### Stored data
-=-=-=-=-
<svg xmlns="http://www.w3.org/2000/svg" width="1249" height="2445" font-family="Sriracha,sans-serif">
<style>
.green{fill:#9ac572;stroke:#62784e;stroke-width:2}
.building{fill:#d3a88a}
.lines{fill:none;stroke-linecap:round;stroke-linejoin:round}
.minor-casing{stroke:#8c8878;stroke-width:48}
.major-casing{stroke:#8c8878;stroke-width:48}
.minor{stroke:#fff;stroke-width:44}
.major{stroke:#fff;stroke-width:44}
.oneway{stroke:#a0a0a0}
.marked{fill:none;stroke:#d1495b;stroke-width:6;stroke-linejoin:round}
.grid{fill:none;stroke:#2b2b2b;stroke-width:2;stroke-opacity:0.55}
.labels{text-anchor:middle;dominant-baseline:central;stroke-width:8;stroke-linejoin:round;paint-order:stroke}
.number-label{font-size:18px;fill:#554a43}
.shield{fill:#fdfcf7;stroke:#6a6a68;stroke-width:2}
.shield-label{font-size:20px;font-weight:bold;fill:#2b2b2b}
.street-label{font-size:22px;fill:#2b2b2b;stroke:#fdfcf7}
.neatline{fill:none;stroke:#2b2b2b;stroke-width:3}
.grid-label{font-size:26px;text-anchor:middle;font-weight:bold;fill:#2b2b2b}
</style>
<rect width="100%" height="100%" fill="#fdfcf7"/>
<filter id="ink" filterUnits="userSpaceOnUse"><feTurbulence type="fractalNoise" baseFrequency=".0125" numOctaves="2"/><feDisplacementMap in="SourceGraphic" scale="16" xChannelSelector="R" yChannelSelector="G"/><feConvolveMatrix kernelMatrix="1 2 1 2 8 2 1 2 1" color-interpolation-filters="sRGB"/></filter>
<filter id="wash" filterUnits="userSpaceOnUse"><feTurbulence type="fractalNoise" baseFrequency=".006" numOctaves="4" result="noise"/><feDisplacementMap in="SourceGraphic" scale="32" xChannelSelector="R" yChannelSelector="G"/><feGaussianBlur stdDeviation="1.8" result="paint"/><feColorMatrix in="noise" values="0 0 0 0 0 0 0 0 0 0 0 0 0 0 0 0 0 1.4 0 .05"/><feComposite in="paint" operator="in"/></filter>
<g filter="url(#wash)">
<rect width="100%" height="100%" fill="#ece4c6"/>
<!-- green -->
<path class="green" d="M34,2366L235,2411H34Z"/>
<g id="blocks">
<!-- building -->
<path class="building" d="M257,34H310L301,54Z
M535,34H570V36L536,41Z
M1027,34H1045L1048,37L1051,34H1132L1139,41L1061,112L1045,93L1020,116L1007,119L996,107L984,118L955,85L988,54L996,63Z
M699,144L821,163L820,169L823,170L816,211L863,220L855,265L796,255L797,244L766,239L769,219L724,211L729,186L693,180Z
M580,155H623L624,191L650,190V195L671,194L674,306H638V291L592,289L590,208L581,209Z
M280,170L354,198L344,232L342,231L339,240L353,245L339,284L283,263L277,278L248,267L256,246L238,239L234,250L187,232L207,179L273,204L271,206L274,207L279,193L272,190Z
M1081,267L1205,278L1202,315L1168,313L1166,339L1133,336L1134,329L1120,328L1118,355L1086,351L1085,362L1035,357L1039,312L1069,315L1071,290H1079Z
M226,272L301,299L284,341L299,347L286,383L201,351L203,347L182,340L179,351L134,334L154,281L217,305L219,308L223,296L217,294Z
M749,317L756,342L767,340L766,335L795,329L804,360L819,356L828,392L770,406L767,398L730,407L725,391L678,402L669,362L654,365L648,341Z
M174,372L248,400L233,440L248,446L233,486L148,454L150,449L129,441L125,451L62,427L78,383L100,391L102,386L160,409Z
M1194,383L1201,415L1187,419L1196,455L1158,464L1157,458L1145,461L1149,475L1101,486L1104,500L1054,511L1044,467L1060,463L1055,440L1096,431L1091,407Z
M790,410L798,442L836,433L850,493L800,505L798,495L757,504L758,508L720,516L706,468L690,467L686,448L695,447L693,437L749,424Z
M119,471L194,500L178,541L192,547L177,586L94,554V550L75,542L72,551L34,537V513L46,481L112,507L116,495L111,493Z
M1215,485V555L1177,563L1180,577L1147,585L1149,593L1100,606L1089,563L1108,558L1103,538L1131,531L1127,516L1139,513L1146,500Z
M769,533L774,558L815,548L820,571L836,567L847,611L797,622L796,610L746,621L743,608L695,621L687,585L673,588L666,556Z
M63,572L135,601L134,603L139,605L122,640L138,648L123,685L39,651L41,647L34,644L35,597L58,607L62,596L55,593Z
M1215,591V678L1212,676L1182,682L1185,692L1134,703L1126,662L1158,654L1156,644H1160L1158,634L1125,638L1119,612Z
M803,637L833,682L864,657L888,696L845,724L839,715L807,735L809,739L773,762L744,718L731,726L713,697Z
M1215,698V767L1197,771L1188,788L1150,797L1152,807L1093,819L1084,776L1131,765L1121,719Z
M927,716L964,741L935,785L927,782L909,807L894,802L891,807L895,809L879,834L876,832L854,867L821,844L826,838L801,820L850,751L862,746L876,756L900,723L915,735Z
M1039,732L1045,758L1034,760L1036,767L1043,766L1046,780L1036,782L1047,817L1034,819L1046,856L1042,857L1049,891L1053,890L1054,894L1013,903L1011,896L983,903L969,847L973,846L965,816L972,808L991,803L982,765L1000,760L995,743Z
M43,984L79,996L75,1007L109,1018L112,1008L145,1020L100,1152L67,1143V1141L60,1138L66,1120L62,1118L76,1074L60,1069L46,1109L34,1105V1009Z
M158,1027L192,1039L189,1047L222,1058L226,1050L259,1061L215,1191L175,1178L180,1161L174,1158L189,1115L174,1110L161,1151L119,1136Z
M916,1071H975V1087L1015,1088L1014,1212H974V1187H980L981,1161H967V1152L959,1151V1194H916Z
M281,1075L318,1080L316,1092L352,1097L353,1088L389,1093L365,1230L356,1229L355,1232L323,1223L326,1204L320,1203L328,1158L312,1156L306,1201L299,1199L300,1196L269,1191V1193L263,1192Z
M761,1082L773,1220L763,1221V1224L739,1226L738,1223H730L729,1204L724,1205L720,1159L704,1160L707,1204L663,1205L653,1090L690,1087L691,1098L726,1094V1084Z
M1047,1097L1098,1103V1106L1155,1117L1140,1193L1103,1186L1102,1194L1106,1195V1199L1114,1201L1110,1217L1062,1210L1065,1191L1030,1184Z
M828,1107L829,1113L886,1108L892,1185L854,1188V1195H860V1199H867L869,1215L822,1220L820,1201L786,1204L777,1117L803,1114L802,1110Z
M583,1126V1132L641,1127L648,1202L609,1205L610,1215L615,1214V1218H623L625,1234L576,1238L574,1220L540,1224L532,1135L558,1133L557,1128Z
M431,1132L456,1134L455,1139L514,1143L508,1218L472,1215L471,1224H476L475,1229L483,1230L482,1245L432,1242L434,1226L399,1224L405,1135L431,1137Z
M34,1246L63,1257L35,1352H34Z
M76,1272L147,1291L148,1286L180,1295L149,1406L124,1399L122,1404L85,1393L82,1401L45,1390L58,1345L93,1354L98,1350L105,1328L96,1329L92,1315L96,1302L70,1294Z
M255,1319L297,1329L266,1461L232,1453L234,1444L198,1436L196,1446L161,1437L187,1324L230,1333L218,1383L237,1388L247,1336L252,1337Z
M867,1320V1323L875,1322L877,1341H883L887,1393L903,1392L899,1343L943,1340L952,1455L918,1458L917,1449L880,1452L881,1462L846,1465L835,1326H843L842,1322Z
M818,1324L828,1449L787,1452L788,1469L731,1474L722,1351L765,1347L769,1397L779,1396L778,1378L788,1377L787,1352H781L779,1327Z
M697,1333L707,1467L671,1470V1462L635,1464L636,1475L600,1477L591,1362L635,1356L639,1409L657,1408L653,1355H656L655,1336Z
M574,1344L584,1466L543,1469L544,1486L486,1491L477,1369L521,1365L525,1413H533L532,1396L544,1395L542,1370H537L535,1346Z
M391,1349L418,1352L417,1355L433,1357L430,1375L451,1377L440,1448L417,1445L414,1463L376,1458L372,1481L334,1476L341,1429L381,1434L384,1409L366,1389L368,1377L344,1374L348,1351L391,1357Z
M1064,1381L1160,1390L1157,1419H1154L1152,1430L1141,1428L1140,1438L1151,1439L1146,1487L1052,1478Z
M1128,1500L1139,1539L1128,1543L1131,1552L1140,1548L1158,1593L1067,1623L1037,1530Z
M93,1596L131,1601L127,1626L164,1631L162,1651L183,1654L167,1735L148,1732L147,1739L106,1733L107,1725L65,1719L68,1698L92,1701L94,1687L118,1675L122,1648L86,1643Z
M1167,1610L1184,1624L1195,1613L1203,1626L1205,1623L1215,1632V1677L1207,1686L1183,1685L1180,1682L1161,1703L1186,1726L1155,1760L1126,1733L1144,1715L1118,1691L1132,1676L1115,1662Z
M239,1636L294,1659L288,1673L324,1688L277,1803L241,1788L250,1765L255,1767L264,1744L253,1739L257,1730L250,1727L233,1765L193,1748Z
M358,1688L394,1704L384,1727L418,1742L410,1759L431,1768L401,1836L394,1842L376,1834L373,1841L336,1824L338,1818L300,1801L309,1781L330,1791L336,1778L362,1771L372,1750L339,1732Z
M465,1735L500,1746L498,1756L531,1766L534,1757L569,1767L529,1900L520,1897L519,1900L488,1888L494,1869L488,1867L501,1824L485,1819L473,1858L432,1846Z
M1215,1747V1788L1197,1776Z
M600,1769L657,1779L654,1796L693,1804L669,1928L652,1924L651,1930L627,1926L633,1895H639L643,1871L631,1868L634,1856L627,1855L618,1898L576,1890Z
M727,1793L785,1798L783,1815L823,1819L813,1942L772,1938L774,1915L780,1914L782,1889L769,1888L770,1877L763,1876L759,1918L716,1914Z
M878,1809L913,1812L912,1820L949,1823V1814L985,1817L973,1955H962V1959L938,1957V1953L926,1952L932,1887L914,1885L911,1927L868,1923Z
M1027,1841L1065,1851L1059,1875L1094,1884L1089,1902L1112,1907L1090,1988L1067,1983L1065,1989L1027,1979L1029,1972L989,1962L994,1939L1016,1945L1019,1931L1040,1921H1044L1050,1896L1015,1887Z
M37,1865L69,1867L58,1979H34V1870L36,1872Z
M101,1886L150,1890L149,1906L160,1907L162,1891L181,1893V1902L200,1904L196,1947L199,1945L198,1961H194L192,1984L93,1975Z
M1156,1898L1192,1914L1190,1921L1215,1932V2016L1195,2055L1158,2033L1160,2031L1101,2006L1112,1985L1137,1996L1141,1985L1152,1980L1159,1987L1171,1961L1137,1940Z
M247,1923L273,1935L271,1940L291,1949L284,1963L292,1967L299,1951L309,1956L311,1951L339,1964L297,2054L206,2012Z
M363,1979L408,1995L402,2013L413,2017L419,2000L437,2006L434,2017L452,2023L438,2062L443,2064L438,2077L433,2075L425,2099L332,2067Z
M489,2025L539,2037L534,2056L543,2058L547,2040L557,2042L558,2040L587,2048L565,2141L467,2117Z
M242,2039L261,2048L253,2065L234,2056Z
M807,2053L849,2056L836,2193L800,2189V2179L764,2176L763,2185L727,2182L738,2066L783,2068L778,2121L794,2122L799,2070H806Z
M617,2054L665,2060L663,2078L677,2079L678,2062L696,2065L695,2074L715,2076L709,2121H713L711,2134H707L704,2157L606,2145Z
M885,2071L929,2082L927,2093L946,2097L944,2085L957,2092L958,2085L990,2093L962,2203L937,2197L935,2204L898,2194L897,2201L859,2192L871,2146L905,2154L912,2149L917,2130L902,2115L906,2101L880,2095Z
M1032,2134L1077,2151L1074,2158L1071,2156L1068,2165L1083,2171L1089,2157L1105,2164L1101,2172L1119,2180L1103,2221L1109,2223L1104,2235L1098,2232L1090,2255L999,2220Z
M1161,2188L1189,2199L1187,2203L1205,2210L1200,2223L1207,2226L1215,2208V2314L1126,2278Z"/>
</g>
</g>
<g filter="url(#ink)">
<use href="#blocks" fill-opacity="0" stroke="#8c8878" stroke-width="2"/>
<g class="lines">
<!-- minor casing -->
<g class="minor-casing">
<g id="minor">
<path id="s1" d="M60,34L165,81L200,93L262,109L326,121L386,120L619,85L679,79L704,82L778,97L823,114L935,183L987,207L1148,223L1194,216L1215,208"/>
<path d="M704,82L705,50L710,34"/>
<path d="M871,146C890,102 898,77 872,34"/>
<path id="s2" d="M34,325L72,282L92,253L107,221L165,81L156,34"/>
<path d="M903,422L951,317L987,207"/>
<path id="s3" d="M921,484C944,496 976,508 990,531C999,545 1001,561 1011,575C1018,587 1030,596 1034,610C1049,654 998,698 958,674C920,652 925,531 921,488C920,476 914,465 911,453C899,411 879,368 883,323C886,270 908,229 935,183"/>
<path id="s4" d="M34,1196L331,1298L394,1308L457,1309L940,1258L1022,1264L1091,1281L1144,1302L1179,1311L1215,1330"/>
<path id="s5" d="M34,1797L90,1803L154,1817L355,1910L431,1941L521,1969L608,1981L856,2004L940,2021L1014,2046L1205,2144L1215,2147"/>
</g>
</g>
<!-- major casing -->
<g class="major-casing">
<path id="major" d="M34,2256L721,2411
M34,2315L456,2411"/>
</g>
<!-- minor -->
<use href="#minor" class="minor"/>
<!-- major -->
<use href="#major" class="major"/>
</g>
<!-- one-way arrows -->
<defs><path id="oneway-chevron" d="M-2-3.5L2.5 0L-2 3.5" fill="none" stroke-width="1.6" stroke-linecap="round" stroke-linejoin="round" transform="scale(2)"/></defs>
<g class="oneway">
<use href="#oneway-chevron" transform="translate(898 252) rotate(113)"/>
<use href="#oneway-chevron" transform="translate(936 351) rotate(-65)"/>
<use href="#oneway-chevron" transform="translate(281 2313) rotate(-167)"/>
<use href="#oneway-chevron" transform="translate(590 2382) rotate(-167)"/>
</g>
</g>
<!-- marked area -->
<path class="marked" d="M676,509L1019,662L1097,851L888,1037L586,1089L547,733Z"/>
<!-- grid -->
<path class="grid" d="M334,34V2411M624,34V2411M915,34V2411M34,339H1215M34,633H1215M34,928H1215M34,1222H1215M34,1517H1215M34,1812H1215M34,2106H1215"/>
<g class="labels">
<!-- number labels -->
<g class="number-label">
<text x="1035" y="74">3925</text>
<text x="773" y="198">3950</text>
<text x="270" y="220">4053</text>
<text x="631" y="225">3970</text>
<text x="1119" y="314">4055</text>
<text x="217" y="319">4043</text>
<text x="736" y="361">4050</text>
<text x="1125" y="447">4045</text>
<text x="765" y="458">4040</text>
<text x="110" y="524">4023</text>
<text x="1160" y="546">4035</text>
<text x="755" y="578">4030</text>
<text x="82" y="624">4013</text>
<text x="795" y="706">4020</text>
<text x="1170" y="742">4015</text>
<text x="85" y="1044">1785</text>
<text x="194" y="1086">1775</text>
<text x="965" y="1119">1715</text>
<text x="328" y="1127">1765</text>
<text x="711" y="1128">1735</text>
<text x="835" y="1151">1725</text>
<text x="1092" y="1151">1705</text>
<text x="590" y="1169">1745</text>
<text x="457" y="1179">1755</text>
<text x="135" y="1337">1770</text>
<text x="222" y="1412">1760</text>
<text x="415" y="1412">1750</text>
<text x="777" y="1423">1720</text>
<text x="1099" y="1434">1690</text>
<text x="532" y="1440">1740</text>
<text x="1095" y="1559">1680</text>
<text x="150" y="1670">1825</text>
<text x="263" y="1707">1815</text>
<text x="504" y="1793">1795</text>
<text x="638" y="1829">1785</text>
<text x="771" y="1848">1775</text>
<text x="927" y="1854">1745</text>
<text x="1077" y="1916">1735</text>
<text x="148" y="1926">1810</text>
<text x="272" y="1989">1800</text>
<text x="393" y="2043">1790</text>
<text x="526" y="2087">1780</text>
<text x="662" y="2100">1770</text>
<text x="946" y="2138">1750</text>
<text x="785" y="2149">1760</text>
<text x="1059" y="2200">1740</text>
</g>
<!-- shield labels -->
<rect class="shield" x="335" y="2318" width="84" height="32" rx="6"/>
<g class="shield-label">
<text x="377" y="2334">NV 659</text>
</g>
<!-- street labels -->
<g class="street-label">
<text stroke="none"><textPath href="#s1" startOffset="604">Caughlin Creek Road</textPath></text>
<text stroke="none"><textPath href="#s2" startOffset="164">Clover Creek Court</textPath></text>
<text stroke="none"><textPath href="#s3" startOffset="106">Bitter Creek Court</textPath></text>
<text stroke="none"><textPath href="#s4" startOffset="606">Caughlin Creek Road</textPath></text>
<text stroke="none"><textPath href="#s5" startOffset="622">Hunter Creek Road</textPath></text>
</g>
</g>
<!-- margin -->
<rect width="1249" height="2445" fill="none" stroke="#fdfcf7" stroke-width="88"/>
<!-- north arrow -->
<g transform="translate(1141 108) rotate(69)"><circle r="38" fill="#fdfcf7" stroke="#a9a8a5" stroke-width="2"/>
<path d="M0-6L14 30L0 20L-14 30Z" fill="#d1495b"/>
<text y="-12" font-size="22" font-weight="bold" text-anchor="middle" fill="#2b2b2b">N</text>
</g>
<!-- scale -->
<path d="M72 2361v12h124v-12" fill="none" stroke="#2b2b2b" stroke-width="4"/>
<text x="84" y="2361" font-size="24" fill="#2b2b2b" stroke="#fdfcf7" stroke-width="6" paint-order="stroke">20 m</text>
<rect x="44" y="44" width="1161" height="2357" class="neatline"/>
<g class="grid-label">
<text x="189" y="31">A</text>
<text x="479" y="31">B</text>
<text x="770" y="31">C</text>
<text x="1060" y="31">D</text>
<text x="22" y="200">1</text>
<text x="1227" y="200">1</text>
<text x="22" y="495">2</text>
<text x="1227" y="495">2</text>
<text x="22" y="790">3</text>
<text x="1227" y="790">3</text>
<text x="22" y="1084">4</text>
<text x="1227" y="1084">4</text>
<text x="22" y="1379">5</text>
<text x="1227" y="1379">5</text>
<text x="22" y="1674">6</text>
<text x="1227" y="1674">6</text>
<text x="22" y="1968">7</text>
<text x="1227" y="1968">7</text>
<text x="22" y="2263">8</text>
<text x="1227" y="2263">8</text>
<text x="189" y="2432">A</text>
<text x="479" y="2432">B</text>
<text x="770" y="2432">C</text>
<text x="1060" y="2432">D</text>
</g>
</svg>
-=-=-=-=-
### Directions
"lines" is the word to look for; copy every line of the data that has it.

### Answer to this task
.lines{fill:none;stroke-linecap:round;stroke-linejoin:round}
<g class="lines">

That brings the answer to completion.